The Department of Pathology provides personnel with dedicated special interests in GI and liver pathology, and joint conferences are provided monthly as well. Conferences are facilitated by a teaching video microscope, which allows any number of attendees to view the images simultaneously and under direction by the pathologist.
In Pediatrics, there are three full-time pediatric gastroenterologists. The pediatric GI faculty and fellows regularly attend our clinical and literature review conferences. The adult GI fellowship program sponsors a didactic curriculum in pediatric conferences for our trainees. Pediatric gastroenterology has their own fellowship training program, and the adult program hosts the pediatric fellow for a month each year.
Strong also supports a large multidisciplinary nutrition support team, with dedicated pharmacists, dietitians specializing in various intensive care settings, and nurse practitioners specializing in home parenteral nutrition support. Physician participation on the team is provided by an attending gastrointestinal surgeon, an attending gastroenterologist, and a pediatric gastroenterologist. Our program sponsors 4 weeks of a dedicated rotation in nutrition support for our fellows, which includes weekly hospital ICU rounds, nutrition support clinic, intensive instruction in TPN formulation and calculations, management of home TPN formulations and patient assessment, and supervised nutrition support consultations in the intensive care settings.

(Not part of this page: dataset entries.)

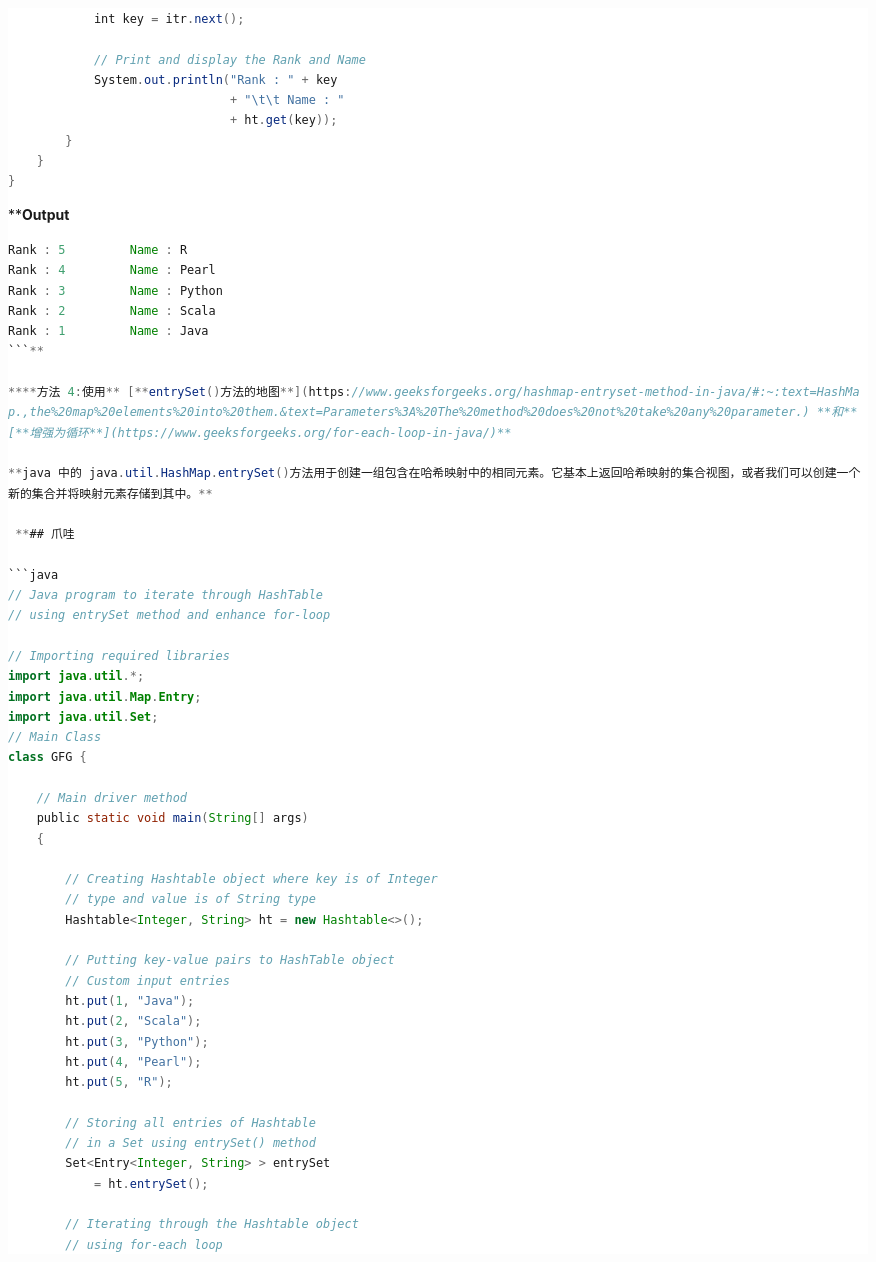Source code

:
 ```java
            int key = itr.next();

            // Print and display the Rank and Name
            System.out.println("Rank : " + key
                               + "\t\t Name : "
                               + ht.get(key));
        }
    }
}
```

****Output**

```java
Rank : 5         Name : R
Rank : 4         Name : Pearl
Rank : 3         Name : Python
Rank : 2         Name : Scala
Rank : 1         Name : Java
```** 

****方法 4:使用** [**entrySet()方法的地图**](https://www.geeksforgeeks.org/hashmap-entryset-method-in-java/#:~:text=HashMap.,the%20map%20elements%20into%20them.&text=Parameters%3A%20The%20method%20does%20not%20take%20any%20parameter.) **和** [**增强为循环**](https://www.geeksforgeeks.org/for-each-loop-in-java/)**

**java 中的 java.util.HashMap.entrySet()方法用于创建一组包含在哈希映射中的相同元素。它基本上返回哈希映射的集合视图，或者我们可以创建一个新的集合并将映射元素存储到其中。**

 **## 爪哇

```java
// Java program to iterate through HashTable
// using entrySet method and enhance for-loop

// Importing required libraries
import java.util.*;
import java.util.Map.Entry;
import java.util.Set;
// Main Class
class GFG {

    // Main driver method
    public static void main(String[] args)
    {

        // Creating Hashtable object where key is of Integer
        // type and value is of String type
        Hashtable<Integer, String> ht = new Hashtable<>();

        // Putting key-value pairs to HashTable object
        // Custom input entries
        ht.put(1, "Java");
        ht.put(2, "Scala");
        ht.put(3, "Python");
        ht.put(4, "Pearl");
        ht.put(5, "R");

        // Storing all entries of Hashtable
        // in a Set using entrySet() method
        Set<Entry<Integer, String> > entrySet
            = ht.entrySet();

        // Iterating through the Hashtable object
        // using for-each loop
```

In addition to the experience provided by a large general medicine and surgery patient mix, there are several additional areas of excellence in patient care at Strong Memorial which provide additional exposure and experience for the gastroenterology trainee. There is a large hematology/oncology division which provides extensive exposure to the diagnosis and management of all the gastrointestinal and hepatic solid tumors, as well as providing experience in caring for the gastrointestinal and hepatic complications of primary hematologic malignancy, including the complications of bone marrow transplantation. A weekly tumor board meeting includes participation from our attending faculty who perform ERCP and endoscopic ultrasound, pancreatico-biliary and oncologic surgeons, oncologists, and geneticists when applicable. The Division of Infectious Diseases includes a subdivision dedicated to the care of patients with HIV, and this provides our trainees with exposure to the gastrointestinal and hepatic complications of this illness. Lastly, extensive clinical activity in solid organ transplantation currently includes programs in kidney, liver and heart transplantation, also providing a unique breadth and depth of exposure for the gastroenterology trainee to the special needs and considerations of these populations as well.